(Stored dataset items)
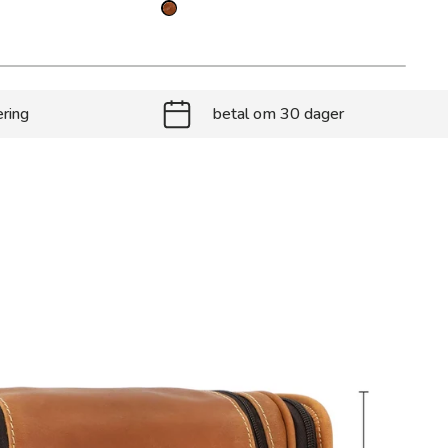
ering
betal om 30 dager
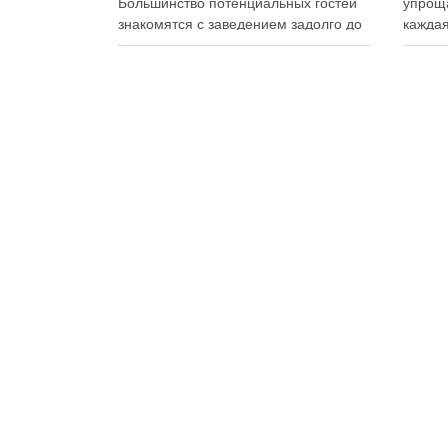
Большинство потенциальных гостей
упроща
знакомятся с заведением задолго до
каждая
первого визита: изучают сайт,
упаков
просматривают фотографии блюд,
на сво
читают отзывы, оценивают интерьер,
планир
сравнивают цены и даже смотрят
и избе
публикации в социальных сетях.
Совре
Именно поэтому онлайн-
продук
продвижение становится одним из
исключ
ключевых инструментов увеличения
к …
посещаемости, повышения …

- TASK ITEM:
Retype every line of the material above precisely as it appears, omitting the pictures from your answer.

- RESULT FOR THIS TASK:
ering
betal om 30 dager
Большинство потенциальных гостей
упроща
знакомятся с заведением задолго до
каждая
первого визита: изучают сайт,
упаков
просматривают фотографии блюд,
на сво
читают отзывы, оценивают интерьер,
планир
сравнивают цены и даже смотрят
и избе
публикации в социальных сетях.
Совре
Именно поэтому онлайн-
продук
продвижение становится одним из
исключ
ключевых инструментов увеличения
к …
посещаемости, повышения …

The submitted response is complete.